The Federal Economic Competition Commission (Comisión Federal de Competencia Económica, COFECE) is a Mexican government agency responsible for regulating anti-competitive behavior. The commission is a five-member body and is a constituent agency of the Secretariat of Economy.

== History ==
The commission was established in 1993. The agency was known as the Federal Competition Commission (Comisión Federal de Competencia, CFC) prior to 2013. Under Article 28 of the Mexican Constitution, it is responsible for:"...overseeing, promoting and guaranteeing competition and market access in Mexico for the efficient functioning of markets to the benefit of consumers and implementation of the Federal Economic Competition Law (LFCE)".The mission of COFECE is to "protect the process of competition and free access to markets, through the prevention and elimination of monopolistic practices and other restrictions to market efficiency, in order to contribute to societal welfare."

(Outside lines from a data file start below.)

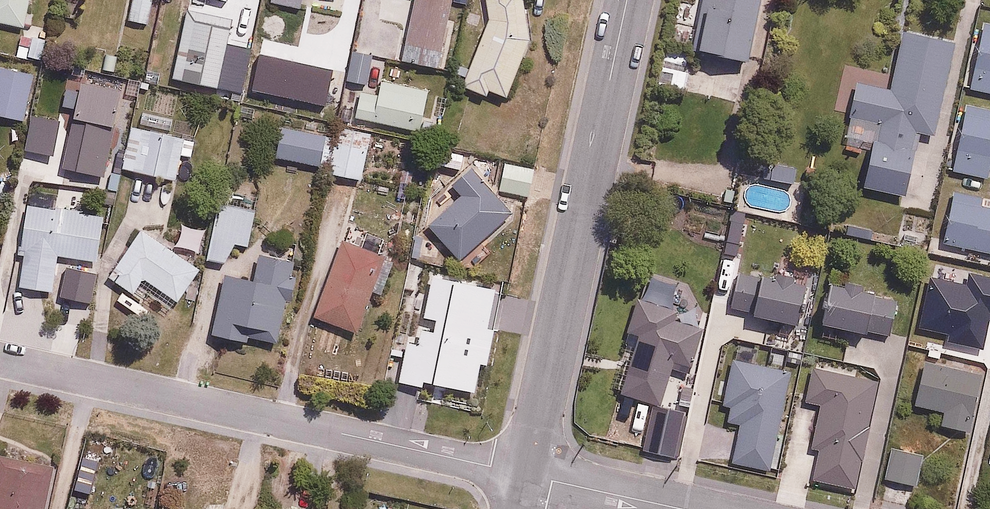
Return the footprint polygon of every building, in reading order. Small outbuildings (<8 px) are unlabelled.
[(26,24),(31,0),(0,0),(0,18),(26,24)] [(155,0),(131,0),(126,16),(148,23),(155,0)] [(270,2),(303,9),(304,0),(271,0),(270,2)] [(454,0),(415,0),(405,61),(443,67),(454,0)] [(488,18),(460,83),(488,95),(491,86),(509,94),(534,36),(530,0),(486,0),(488,18)] [(761,0),(703,0),(694,50),(751,60),(761,0)] [(233,21),(187,13),(175,78),(221,86),(233,21)] [(42,59),(48,29),(23,25),(18,55),(42,59)] [(984,27),(970,85),(989,90),(989,28),(984,27)] [(858,81),(851,120),(878,125),(867,190),(911,197),(922,132),(938,135),(954,43),(904,35),(895,88),(858,81)] [(367,84),(373,55),(346,49),(341,78),(367,84)] [(690,71),(658,65),(654,86),(686,92),(690,71)] [(32,72),(0,67),(0,118),(25,121),(32,72)] [(112,80),(65,69),(60,94),(107,105),(112,80)] [(370,90),(357,88),(352,115),(429,129),(437,89),(373,77),(370,90)] [(969,103),(953,170),(986,177),(989,160),(989,108),(969,103)] [(93,115),(40,104),(31,148),(85,159),(93,115)] [(191,157),(195,137),(129,124),(121,169),(176,180),(181,155),(191,157)] [(362,178),(371,131),(342,125),(340,137),(281,126),(274,161),(362,178)] [(536,164),(505,160),(502,190),(533,193),(536,164)] [(3,165),(0,166),(0,200),(9,198),(3,165)] [(513,215),(473,166),(451,184),(463,199),(430,226),(457,260),(513,215)] [(959,195),(950,245),(989,252),(989,201),(959,195)] [(213,206),(206,258),(230,261),(233,244),(250,246),(255,211),(213,206)] [(23,207),(17,251),(26,252),(21,284),(58,289),(62,258),(101,263),(107,219),(23,207)] [(179,301),(203,266),(144,226),(109,276),(134,293),(144,277),(179,301)] [(388,256),(347,239),(317,316),(358,333),(388,256)] [(255,279),(226,273),(213,332),(280,346),(298,261),(261,253),(255,279)] [(811,288),(740,271),(732,308),(802,324),(811,288)] [(674,285),(640,274),(621,337),(638,342),(622,391),(662,404),(676,360),(692,365),(703,329),(674,319),(677,309),(668,306),(674,285)] [(899,295),(838,282),(830,322),(891,335),(899,295)] [(722,403),(731,405),(728,418),(742,421),(733,462),(773,471),(795,371),(732,357),(722,403)] [(419,398),(425,365),(390,359),(384,392),(419,398)] [(925,362),(918,403),(944,407),(941,425),(973,431),(983,373),(925,362)] [(880,381),(812,368),(805,409),(821,412),(814,447),(822,448),(815,483),(859,491),(880,381)] [(686,415),(651,408),(642,450),(677,457),(686,415)] [(924,453),(891,447),(885,478),(919,484),(924,453)] [(0,455),(0,508),(46,508),(55,467),(0,455)]
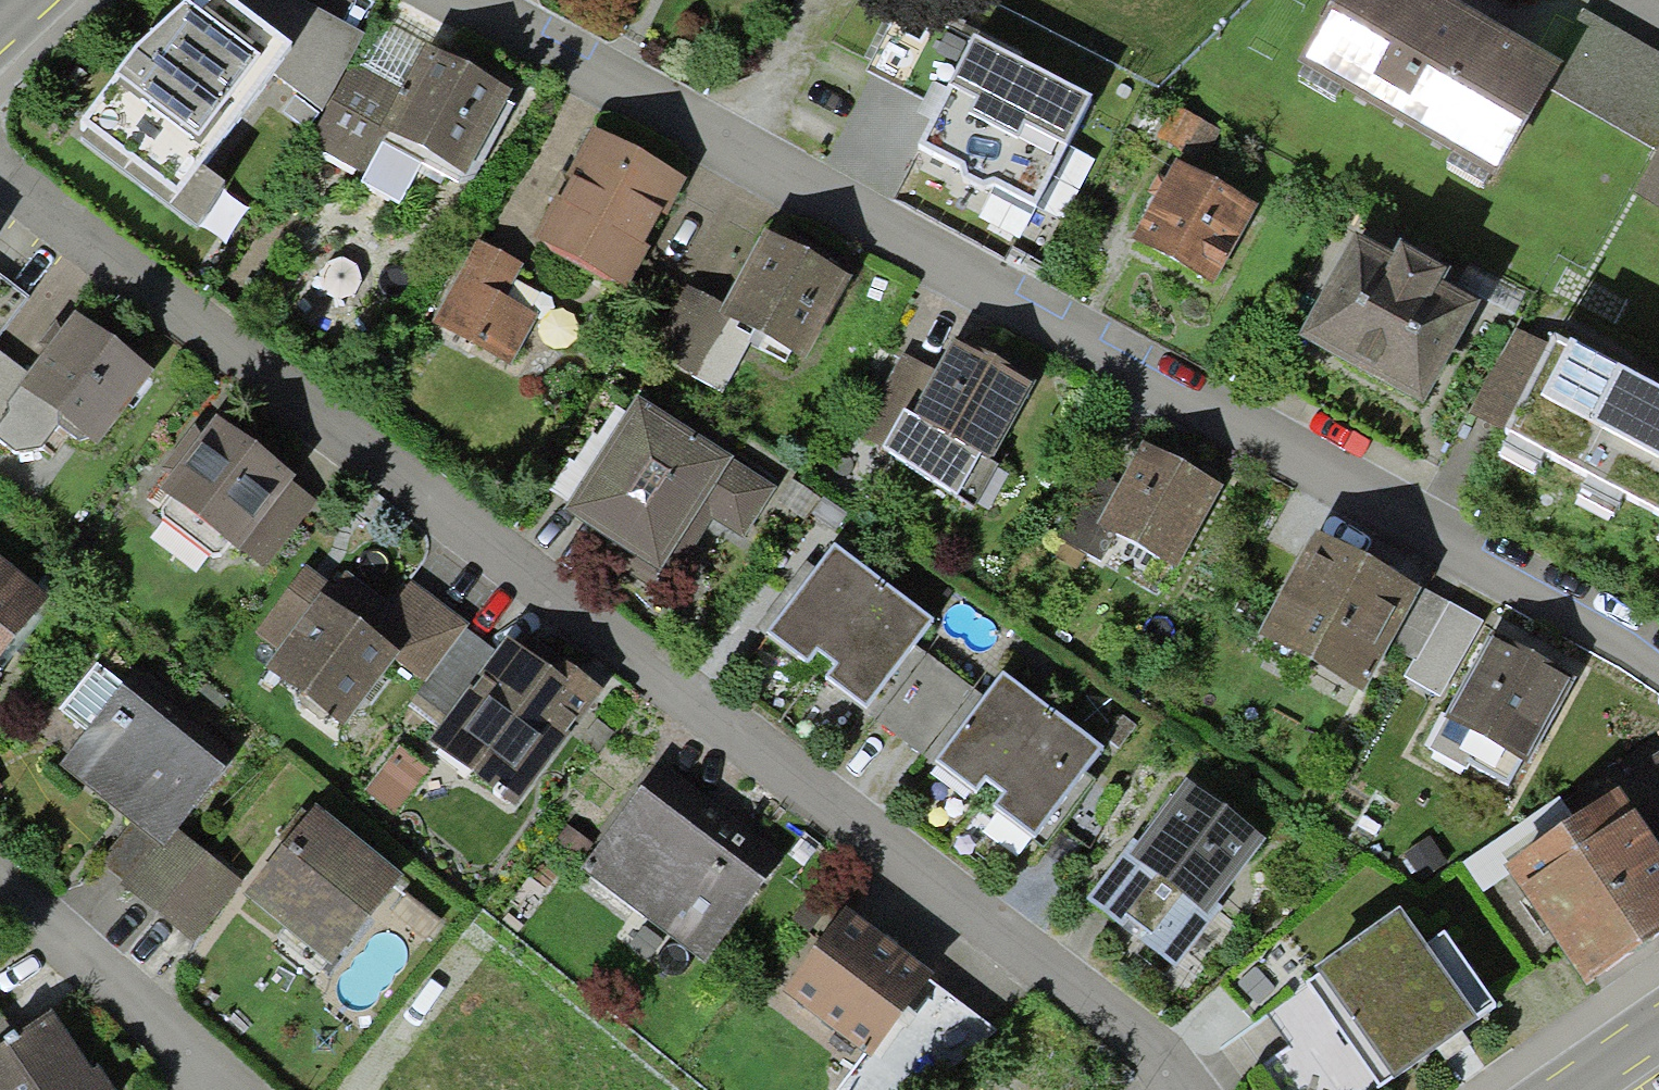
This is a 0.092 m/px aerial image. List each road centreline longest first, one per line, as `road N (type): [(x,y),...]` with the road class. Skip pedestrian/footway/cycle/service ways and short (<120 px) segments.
road 1 (residential): [(0,167),(1055,968),(1147,1043),(1181,1089)]
road 2 (residential): [(1658,659),(469,0)]
road 3 (residential): [(188,1089),(186,1076),(0,893)]

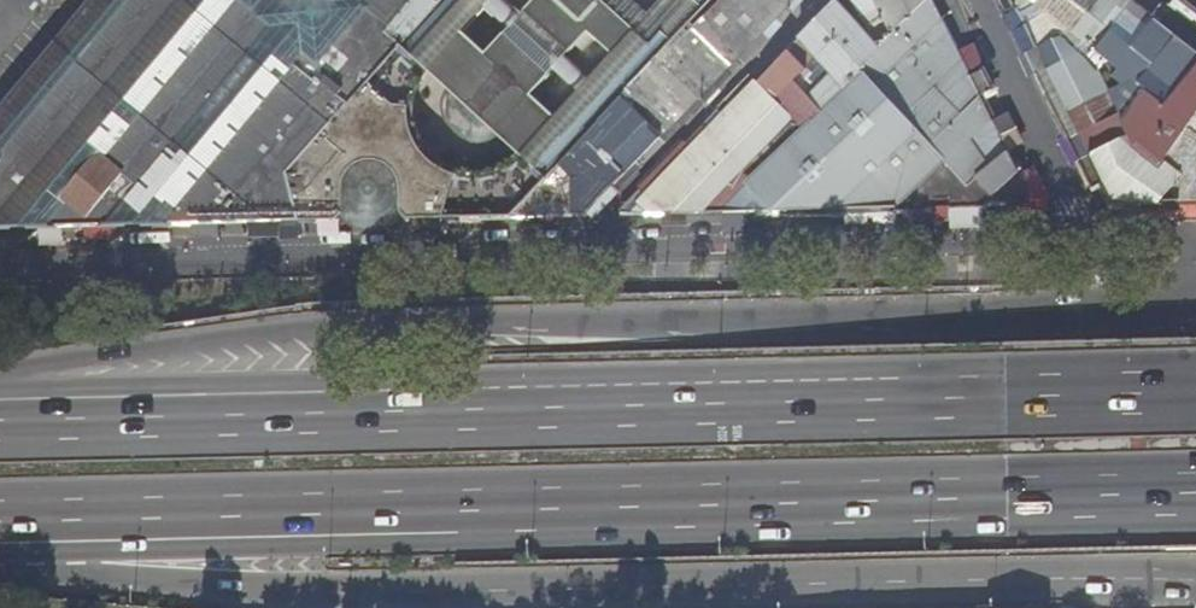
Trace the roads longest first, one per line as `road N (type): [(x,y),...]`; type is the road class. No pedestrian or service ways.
road 1 (trunk): [(1195,284),(1063,320),(322,322),(61,369),(0,390)]
road 2 (trunk): [(0,561),(250,603),(1195,579)]
road 3 (trunk): [(1195,397),(0,438)]
road 4 (trunk): [(0,536),(1195,499)]
road 5 (residential): [(556,263),(0,271)]
road 6 (residential): [(1093,256),(556,263)]
road 7 (residential): [(819,0),(556,263)]
road 8 (residential): [(968,0),(1093,256)]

=== Notable activities ===
In 2018, COFECE blocked Walmart from acquiring five stores from Soriana.

== Powers ==
Functions of COFECE include approval of mergers and acquisitions, investigating and penalizing monopolistic conduct, authorizing business activities in regulated sectors, and advocacy for competition in the marketplace. Article 28 of Mexico's constitution prohibits monopolies, but a more complete competition policy was set out in the LFCE (1993).

== Leadership ==
The commission is headed by five commissioners appointed by the President of Mexico, each of whom serves 10-year terms; one of the five members serves as president of the commission. Additionally, COFECE employs 175 other people, including 41 support staff. The current chair of the agency is commissioner Andrea Marván Saltiel, who was appointed in May 2023.